─── MATERIAL PROVIDED ───

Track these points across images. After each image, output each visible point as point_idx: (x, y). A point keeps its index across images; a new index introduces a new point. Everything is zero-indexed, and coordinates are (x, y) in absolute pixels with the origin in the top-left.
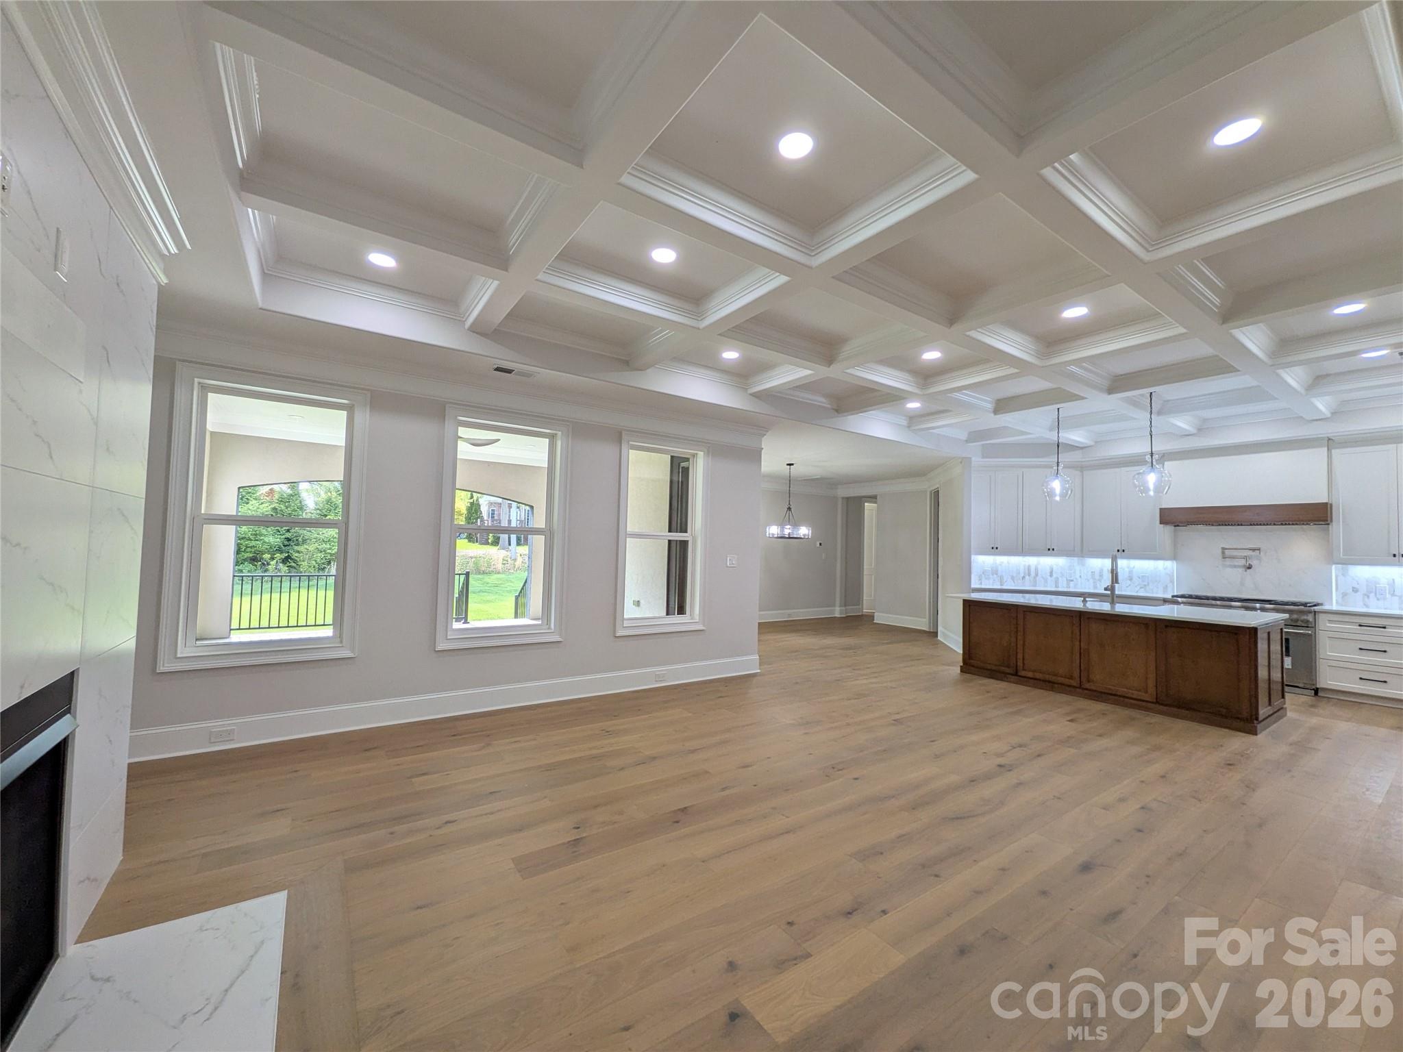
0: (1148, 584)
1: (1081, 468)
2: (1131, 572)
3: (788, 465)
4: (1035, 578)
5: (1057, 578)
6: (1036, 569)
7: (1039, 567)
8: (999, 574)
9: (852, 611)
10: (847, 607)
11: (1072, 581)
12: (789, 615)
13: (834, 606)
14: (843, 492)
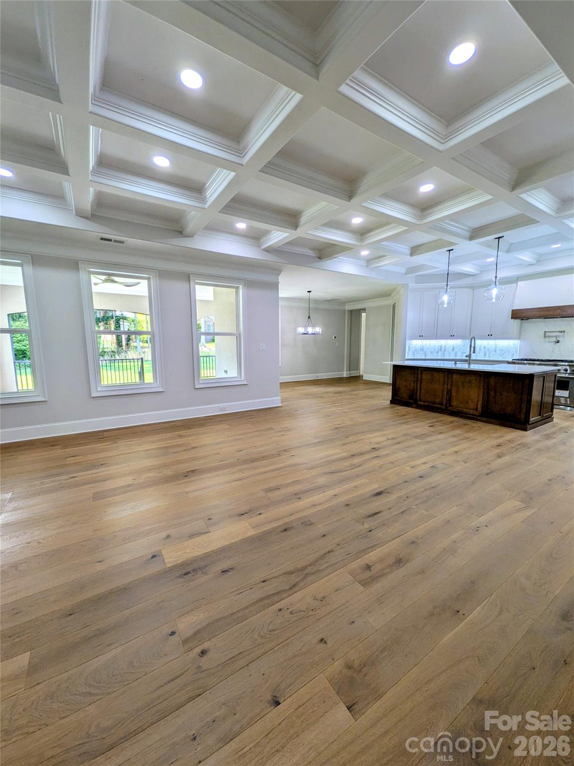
0: (504, 354)
1: (473, 288)
2: (496, 347)
3: (308, 292)
4: (444, 352)
5: (456, 352)
6: (445, 347)
7: (447, 346)
8: (425, 351)
9: (354, 373)
10: (351, 372)
11: (465, 353)
12: (317, 377)
13: (343, 371)
14: (348, 307)
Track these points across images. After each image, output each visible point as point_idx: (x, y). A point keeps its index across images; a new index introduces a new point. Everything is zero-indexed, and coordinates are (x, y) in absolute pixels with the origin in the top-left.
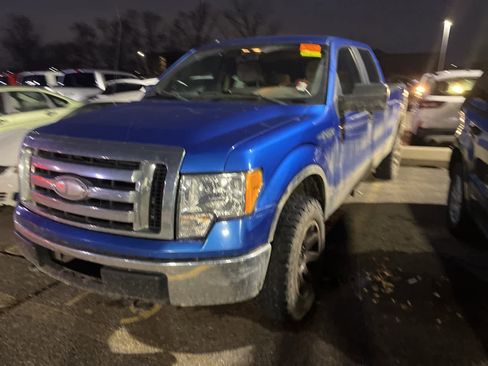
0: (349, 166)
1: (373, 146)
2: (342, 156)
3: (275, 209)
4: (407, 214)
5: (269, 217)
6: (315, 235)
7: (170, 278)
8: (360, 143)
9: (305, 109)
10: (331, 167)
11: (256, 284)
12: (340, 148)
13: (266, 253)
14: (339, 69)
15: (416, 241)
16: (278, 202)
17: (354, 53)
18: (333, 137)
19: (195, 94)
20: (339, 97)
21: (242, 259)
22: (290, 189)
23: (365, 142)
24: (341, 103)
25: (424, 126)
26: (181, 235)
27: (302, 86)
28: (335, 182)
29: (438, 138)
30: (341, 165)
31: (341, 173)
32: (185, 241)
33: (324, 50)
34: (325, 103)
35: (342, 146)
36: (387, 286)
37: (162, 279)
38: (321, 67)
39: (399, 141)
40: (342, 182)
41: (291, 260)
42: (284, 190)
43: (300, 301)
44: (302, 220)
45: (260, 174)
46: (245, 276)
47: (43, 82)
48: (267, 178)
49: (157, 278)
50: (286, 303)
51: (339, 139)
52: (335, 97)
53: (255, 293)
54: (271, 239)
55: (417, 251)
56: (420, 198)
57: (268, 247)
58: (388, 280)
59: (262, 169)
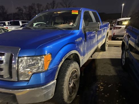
0: (89, 49)
1: (98, 42)
2: (86, 46)
3: (57, 67)
4: (109, 62)
6: (76, 73)
8: (92, 42)
9: (72, 31)
10: (82, 50)
11: (50, 95)
12: (85, 43)
13: (54, 84)
15: (112, 71)
16: (58, 65)
17: (91, 13)
18: (82, 40)
20: (83, 27)
22: (63, 60)
23: (95, 41)
24: (84, 29)
27: (71, 24)
28: (84, 55)
30: (85, 49)
31: (86, 51)
33: (79, 12)
34: (79, 29)
35: (86, 43)
36: (101, 88)
38: (78, 17)
39: (107, 39)
40: (86, 54)
41: (64, 84)
42: (61, 60)
43: (70, 97)
45: (50, 55)
46: (45, 93)
49: (12, 95)
50: (63, 99)
51: (84, 40)
52: (82, 27)
55: (112, 75)
57: (55, 81)
58: (102, 86)
59: (51, 54)
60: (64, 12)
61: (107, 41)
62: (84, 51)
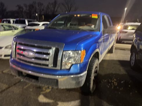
0: (105, 49)
1: (110, 44)
4: (118, 63)
5: (87, 63)
6: (96, 69)
7: (59, 80)
8: (107, 43)
9: (95, 33)
11: (83, 82)
13: (86, 74)
14: (103, 22)
15: (122, 71)
16: (89, 59)
18: (102, 41)
19: (61, 27)
20: (103, 30)
21: (79, 75)
22: (92, 56)
23: (108, 43)
25: (121, 38)
26: (63, 68)
28: (101, 54)
29: (125, 42)
31: (103, 52)
32: (64, 70)
34: (100, 31)
35: (103, 43)
36: (115, 83)
37: (57, 81)
39: (115, 42)
41: (92, 75)
43: (93, 87)
44: (95, 64)
45: (85, 51)
46: (80, 80)
47: (9, 22)
48: (87, 52)
49: (55, 81)
50: (90, 88)
53: (82, 85)
54: (87, 70)
56: (121, 59)
57: (86, 72)
59: (85, 50)
60: (85, 15)
61: (114, 44)
62: (102, 50)
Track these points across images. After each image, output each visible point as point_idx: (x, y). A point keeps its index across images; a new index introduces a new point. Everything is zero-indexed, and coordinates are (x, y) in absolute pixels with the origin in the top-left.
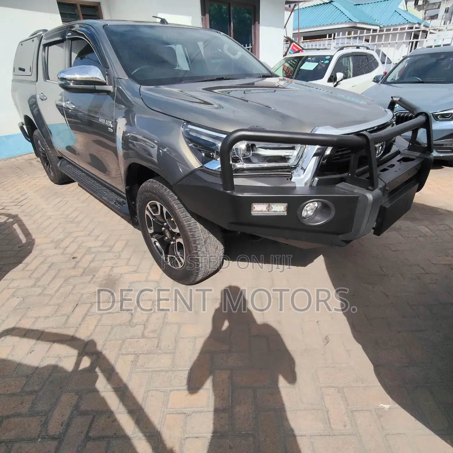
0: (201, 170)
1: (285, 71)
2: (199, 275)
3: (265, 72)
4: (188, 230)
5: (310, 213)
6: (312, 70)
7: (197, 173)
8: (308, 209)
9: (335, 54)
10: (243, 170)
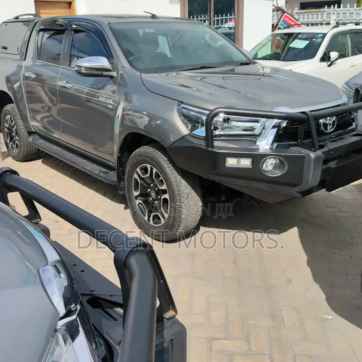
0: (190, 135)
1: (276, 45)
2: (180, 228)
3: (244, 59)
4: (175, 185)
5: (270, 168)
6: (302, 48)
7: (187, 137)
8: (268, 164)
9: (329, 32)
10: (220, 136)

───

| WHAT THE TASK ASKS |
Please give an exact printout of all the records, pictures aside.

| ANSWER |
Track these points across images. After each image, output each visible point as point_idx: (x, y). A point keeps its index across images; a new index introduces a new point. Everything is zero-indexed, and coordinates are (x, y) in absolute pixels with the origin in the top-left.
0: (1148, 584)
1: (1081, 468)
2: (1131, 572)
3: (788, 465)
4: (1035, 578)
5: (1057, 578)
6: (1036, 569)
7: (1039, 567)
8: (999, 574)
9: (852, 611)
10: (847, 607)
11: (1072, 581)
12: (789, 615)
13: (834, 606)
14: (843, 492)
0: (504, 354)
1: (473, 288)
2: (496, 347)
3: (308, 292)
4: (444, 352)
5: (456, 352)
6: (445, 347)
7: (447, 346)
8: (425, 351)
9: (354, 373)
10: (351, 372)
11: (465, 353)
12: (317, 377)
13: (343, 371)
14: (348, 307)
Track these points across images. After each image, output each visible point as point_idx: (x, y). A point keeps its index across images; a new index introduces a new point. Everything is zero-indexed, and coordinates are (x, y) in absolute pixels with the origin in the top-left.
0: (349, 166)
1: (373, 146)
2: (342, 156)
3: (275, 209)
4: (407, 214)
5: (269, 217)
6: (315, 235)
7: (170, 278)
8: (360, 143)
9: (305, 109)
10: (331, 167)
11: (256, 284)
12: (340, 148)
13: (266, 253)
14: (339, 69)
15: (416, 241)
16: (278, 202)
17: (354, 53)
18: (333, 137)
19: (195, 94)
20: (339, 97)
21: (242, 259)
22: (290, 189)
23: (365, 142)
24: (341, 103)
25: (424, 126)
26: (181, 235)
27: (302, 86)
28: (335, 182)
29: (438, 138)
30: (341, 165)
31: (341, 173)
32: (185, 241)
33: (324, 50)
34: (325, 103)
35: (342, 146)
36: (387, 286)
37: (162, 279)
38: (321, 67)
39: (399, 141)
40: (342, 182)
41: (291, 260)
42: (284, 190)
43: (300, 301)
44: (302, 220)
45: (260, 174)
46: (245, 276)
47: (43, 82)
48: (267, 178)
49: (157, 278)
50: (286, 303)
51: (339, 139)
52: (335, 97)
53: (255, 293)
54: (271, 239)
55: (417, 251)
56: (420, 198)
57: (268, 247)
58: (388, 280)
59: (262, 169)
0: (89, 49)
1: (98, 42)
2: (86, 46)
3: (57, 67)
4: (109, 62)
6: (76, 73)
8: (92, 42)
9: (72, 31)
10: (82, 50)
11: (50, 95)
12: (85, 43)
13: (54, 84)
15: (112, 71)
16: (58, 65)
17: (91, 13)
18: (82, 40)
20: (83, 27)
22: (63, 60)
23: (95, 41)
24: (84, 29)
27: (71, 24)
28: (84, 55)
30: (85, 49)
31: (86, 51)
33: (79, 12)
34: (79, 29)
35: (86, 43)
36: (101, 88)
38: (78, 17)
39: (107, 39)
40: (86, 54)
41: (64, 84)
42: (61, 60)
43: (70, 97)
45: (50, 55)
46: (45, 93)
49: (12, 95)
50: (63, 99)
51: (84, 40)
52: (82, 27)
55: (112, 75)
57: (55, 81)
58: (102, 86)
59: (51, 54)
60: (64, 12)
61: (107, 41)
62: (84, 51)
0: (105, 49)
1: (110, 44)
4: (118, 63)
5: (87, 63)
6: (96, 69)
7: (59, 80)
8: (107, 43)
9: (95, 33)
11: (83, 82)
13: (86, 74)
14: (103, 22)
15: (122, 71)
16: (89, 59)
18: (102, 41)
19: (61, 27)
20: (103, 30)
21: (79, 75)
22: (92, 56)
23: (108, 43)
25: (121, 38)
26: (63, 68)
28: (101, 54)
29: (125, 42)
31: (103, 52)
32: (64, 70)
34: (100, 31)
35: (103, 43)
36: (115, 83)
37: (57, 81)
39: (115, 42)
41: (92, 75)
43: (93, 87)
44: (95, 64)
45: (85, 51)
46: (80, 80)
47: (9, 22)
48: (87, 52)
49: (55, 81)
50: (90, 88)
53: (82, 85)
54: (87, 70)
56: (121, 59)
57: (86, 72)
59: (85, 50)
60: (85, 15)
61: (114, 44)
62: (102, 50)
Track these points across images. After each image, output each visible point as point_idx: (x, y). A point keeps its index across images; a new index introduces a new point. Everything is zero-indexed, and coordinates are (x, y) in absolute pixels with the origin in the top-left.
0: (201, 170)
1: (285, 71)
2: (199, 275)
3: (265, 72)
4: (188, 230)
5: (310, 213)
6: (312, 70)
7: (197, 173)
8: (308, 209)
9: (335, 54)
10: (243, 170)
0: (190, 135)
1: (276, 45)
2: (180, 228)
3: (244, 59)
4: (175, 185)
5: (270, 168)
6: (302, 48)
7: (187, 137)
8: (268, 164)
9: (329, 32)
10: (220, 136)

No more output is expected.